Monday, November 9, 2009

The Beginning

Certain things have really stood out in my time working behind the obviously non-sterile counters of one of the local retail pharmacies (it rhymes with CVS...oops!). This is not to say that there has been anything that has failed to levy its own unique impact on how I view this ridiculous world of ours. There have been moments and events that have touched a wide array of emotional/psychological categories. I have experienced episodes that have evoked amusement, indifference, anger, confusion, annoyance, hatred, anxiety, boredom, and, on the somewhat rare instance, the utter desire to burn the whole thing down to the ground, force out a maniacal bevy of laughter, and extinguish the smoldering embers of my pharmaceutical hell with my sweet, sweet tears of joy...but I digress. I have selected some of my personal experiences and anecdotes for this very publication. For those of you who truly know me, you will realize that I post this mainly for myself because I do not really care if anybody else is interested...anywho, enjoy!

Hydrocododone:
I realize this is not an actual drug (I am a nationally certified and registered pharmacy tech). This all stems from a guy who would go through Vicodin like Skittles, and would force you to converse with him for a minimum of thirty minutes if there was a problem with him getting his favorite pain-reliever/liver-killer. He insisted on calling it hydrocododone! The guy has since died, but his legacy lives on in our world. Ne'er a day passes by without the mention of hydrocododone, and I fully believe the levity and amusement it brings allows us to partially hold on to what remains are rapidly-dissolving sanity.

What are those for?:
Besides irking me with their insistence upon ending sentences with a preposition, this question still catches me offguard. How many meds does one have to be on before they completely lose the ability to recall what they are taking? A good example would be the other day when a woman was picking up two scripts. She asked what she was getting. I tell her nitrofurantoin and phenazopyridine. She then asks "the question". Jeez! I politely explain to her the nitrofurantoin is the generic for Macrobid, an antibiotic used almost exclusively to fight cystitis (or what is commonly referred to as a urinary tract infection), and phenazopyridine is the generic for Azo, a urinary analgesic which limits inflammation in the urinary tract when combined with urine. She says, "Okay", as if it suddenly donned on her that she had an excruciatingly severe burning sensation every time she peed.

Co-pays:
No, we do not set the co-pays on your prescriptions. I am not artificially inflating the price of your meds for some sort of administration or service-rendered fee. I do not care how much you pay; in fact I would be ecstatic if everyone's scripts were $0 co-pay, that way I wouldn't get yelled at because they haven't met their deductible, or even more likely, their insurance sucks. Insurance companies do not make money by paying claims only from receiving your monthly payments. It should not surprise anyone that if they can find any way to weasel their way out of paying - they will. Contact your benefits department, and don't make me spend an hour on hold, and another thirty minutes talking to your insurance people to find out that the information is privileged and cannot be divulged to third-parties. I understand the economy is awful and the "stimulus package" gives you a meager $8 more a paycheck, but instead of blaming a person that has nothing to do with the percentage of the drug price your policy requires you to pay, maybe you should be glad you actually can afford medical and prescription coverage! If something were to happen to the other third of Americans without coverage we would be screwed.

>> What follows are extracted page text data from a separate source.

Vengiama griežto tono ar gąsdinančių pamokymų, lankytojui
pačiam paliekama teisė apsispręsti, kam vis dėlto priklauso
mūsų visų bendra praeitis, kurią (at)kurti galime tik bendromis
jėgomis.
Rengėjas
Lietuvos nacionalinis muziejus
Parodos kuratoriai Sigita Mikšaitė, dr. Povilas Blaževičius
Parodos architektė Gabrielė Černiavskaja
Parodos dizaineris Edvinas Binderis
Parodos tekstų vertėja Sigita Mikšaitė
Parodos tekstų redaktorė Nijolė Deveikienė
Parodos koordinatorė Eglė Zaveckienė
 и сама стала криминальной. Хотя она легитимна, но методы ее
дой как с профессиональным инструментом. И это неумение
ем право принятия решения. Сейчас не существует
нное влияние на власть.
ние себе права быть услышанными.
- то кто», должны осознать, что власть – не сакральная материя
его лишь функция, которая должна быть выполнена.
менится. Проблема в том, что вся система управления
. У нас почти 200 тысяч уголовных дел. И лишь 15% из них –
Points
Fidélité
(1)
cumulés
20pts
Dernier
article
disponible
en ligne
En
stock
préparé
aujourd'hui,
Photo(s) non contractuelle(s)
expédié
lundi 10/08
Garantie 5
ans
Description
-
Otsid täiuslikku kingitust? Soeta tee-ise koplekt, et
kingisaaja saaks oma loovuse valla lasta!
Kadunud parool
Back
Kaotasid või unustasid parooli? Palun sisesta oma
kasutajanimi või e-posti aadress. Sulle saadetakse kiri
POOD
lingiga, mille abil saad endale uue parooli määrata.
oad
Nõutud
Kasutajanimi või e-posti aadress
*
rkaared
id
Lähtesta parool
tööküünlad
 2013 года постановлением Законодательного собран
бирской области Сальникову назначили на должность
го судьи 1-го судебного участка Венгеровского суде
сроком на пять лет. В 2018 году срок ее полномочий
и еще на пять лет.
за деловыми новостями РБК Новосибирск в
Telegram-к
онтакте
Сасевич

Plan-B/Cialis/Levitra/Viagra/Birth-control:
Plan-B, known every-so-adoringly as "the morning after pill" consistently sells out in our pharmacy. This is utterly disturbing. There are so many people, in our supposedly advanced and informed society, having unprotected sex in and around the Katy area, that we cannot meet the demand of zygote-killing-drugs. And if another retarded, gothic teen asks me how to use it, I am simply going to call their parents and them give them a detailed dispensing schedule for the little apples of their eyes (take by mouth within 72 hours of intercourse 12 hours apart - it comes with 2 pills and a lifelong sense of despair and hopelessness, all for $47.96!). We also run out of birth control a lot; at least those people are not adding to gene pools. And don’t get me started on dudes and their...uppers...viva Viagra!

More to come later! I know you guys are so very excited.